De afgelopen periode zijn de voorspellingen rond de levensverwachting snel opgelopen. In 2004 werd nog een stijging voorzien van twee jaar tot 2050. Recente voorspellingen van het CBS laten zien dat deze stijging van de levensverwachting al dit jaar is gerealiseerd. De invloed van deze snelle stijging van de levensverwachting zal de komende jaren zeer groot zijn. Vooral de pensioenenverplichtingen in ons land zullen met vele tientallen miljarden oplopen. De VVD wil een sterk pensioenstelsel dat op lange termijn voldoende waarborgen biedt voor een duurzaam en betaalbaar pensioen, ook als de levensverwachting in de toekomst verder stijgt. Als we dit stelsel betaalbaar willen houden, dan moet een aantal onvermijdelijke aanpassingen worden doorgevoerd.
Allereerst geldt dat voor de AOW. De VVD vindt dat er op korte termijn maatregelen moeten worden genomen om de toekomst van de AOW veilig te stellen. Dat doen we niet door de noodzakelijke maatregelen pas over tien of vijftien jaar door te voeren, zoals in het voorliggende wetsvoorstel van het vorige kabinet. De VVD stelt daarom voor vanaf 2011 de AOW-leeftijd jaarlijks met twee maanden te verhogen tot 67 jaar. Deze leeftijd wordt dan bereikt in 2023. Op deze wijze wordt het AOW-probleem geleidelijk aangepakt, zonder allerlei ingewikkelde overgangsmaatregelen en uitzonderingen. Een belangrijke uitzondering die de VVD wil toestaan, geldt voor mensen die op hun 65e al 45 jaar hebben gewerkt.

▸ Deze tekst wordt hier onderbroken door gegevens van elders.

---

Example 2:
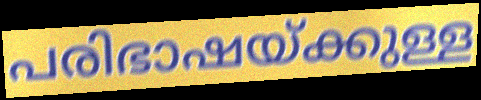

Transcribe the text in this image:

പരിഭാഷയ്ക്കുള്ള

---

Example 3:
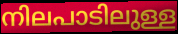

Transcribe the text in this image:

നിലപാടിലുള്ള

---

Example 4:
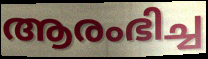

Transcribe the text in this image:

ആരംഭിച്ച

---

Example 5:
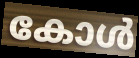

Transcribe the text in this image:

കോൾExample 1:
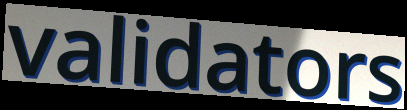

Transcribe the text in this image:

validators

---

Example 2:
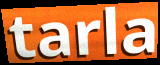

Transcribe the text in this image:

tarla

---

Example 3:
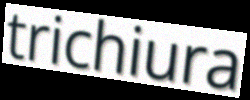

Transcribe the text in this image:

trichiura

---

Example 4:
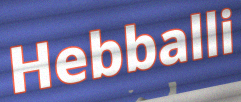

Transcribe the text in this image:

Hebballi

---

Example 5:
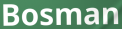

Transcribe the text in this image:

Bosman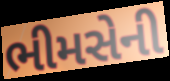
ભીમસેની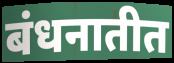
बंधनातीत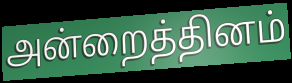
அன்றைத்தினம்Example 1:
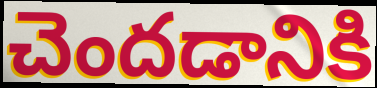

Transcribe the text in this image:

చెందడానికి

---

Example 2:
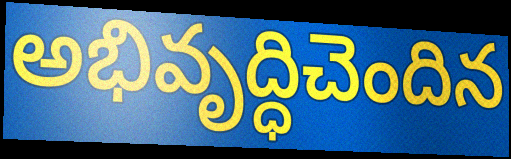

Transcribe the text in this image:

అభివృద్ధిచెందిన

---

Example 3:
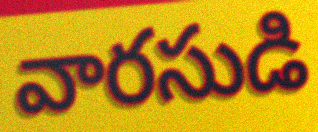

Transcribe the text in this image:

వారసుడి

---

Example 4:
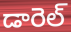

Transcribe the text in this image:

డారెల్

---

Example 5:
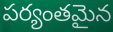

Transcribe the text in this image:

పర్యంతమైన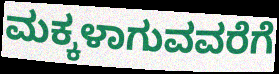
ಮಕ್ಕಳಾಗುವವರೆಗೆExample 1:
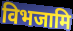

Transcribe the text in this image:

विभजामि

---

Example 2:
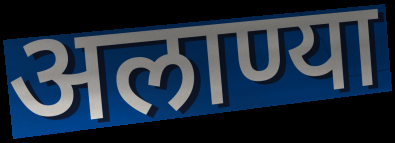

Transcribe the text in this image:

अलाण्या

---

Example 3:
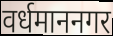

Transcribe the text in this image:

वर्धमाननगर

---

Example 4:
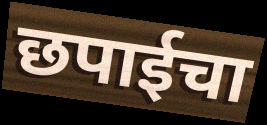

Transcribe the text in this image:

छपाईचा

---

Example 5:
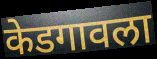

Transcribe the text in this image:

केडगावला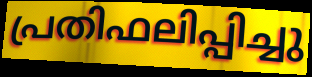
പ്രതിഫലിപ്പിച്ചുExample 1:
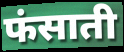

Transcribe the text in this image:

फंसाती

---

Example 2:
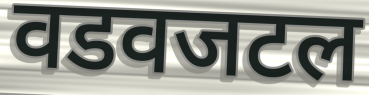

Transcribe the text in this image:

वडवजटल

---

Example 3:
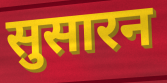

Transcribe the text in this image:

सुसारन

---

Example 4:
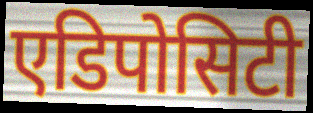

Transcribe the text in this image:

एडिपोसिटी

Alhoewel de aanvullende pensioenen binnen het domein van de sociale partners vallen, is de VVD er voorstander van de aanvullende pensioenen te harmoniseren met de aanpassingen in de AOW. Wettelijk wordt vastgelegd dat een evenwichtige vertegenwoordiging van gepensioneerden in besturen van pensioenfondsen wordt opgenomen. De gevolgen van de sterke verhoging van de levensverwachting spelen immers evenzeer voor de aanvullende pensioenen. De recente, omvangrijke aanpassingen door de verschillende pensioenfondsen van hun verplichtingen spreken wat dit betreft boekdelen. Dit betekent dat de leeftijd voor aanvullende pensioenen stapsgewijs naar 67 jaar wordt verhoogd. De fiscale behandeling van de premies voor het aanvullende pensioen kan hiermee worden geharmoniseerd. Deze maatregelen leiden via lagere loonkosten voor werknemers tot een betere concurrentiepositie van Nederlandse bedrijven en tot meer koopkracht voor werknemers.

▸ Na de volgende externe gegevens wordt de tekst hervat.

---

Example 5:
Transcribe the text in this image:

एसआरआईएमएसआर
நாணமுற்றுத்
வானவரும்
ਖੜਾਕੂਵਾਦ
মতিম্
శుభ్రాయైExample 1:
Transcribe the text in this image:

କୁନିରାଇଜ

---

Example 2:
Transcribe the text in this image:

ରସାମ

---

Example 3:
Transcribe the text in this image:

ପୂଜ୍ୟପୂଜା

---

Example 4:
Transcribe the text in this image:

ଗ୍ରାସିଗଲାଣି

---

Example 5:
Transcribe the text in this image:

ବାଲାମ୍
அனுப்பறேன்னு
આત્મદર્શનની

Een groep werkenden die niet volledig kunnen profiteren van het collectieve pensioensysteem, zijn de ZZP-ers. In de huidige wetgeving kunnen zij na uittreding bij een fonds nog kiezen voor tien jaar vrijwillige aansluiting. Daarvan wordt drie jaar fiscaal ondersteund. De VVD wil die termijn optrekken tot tien jaar.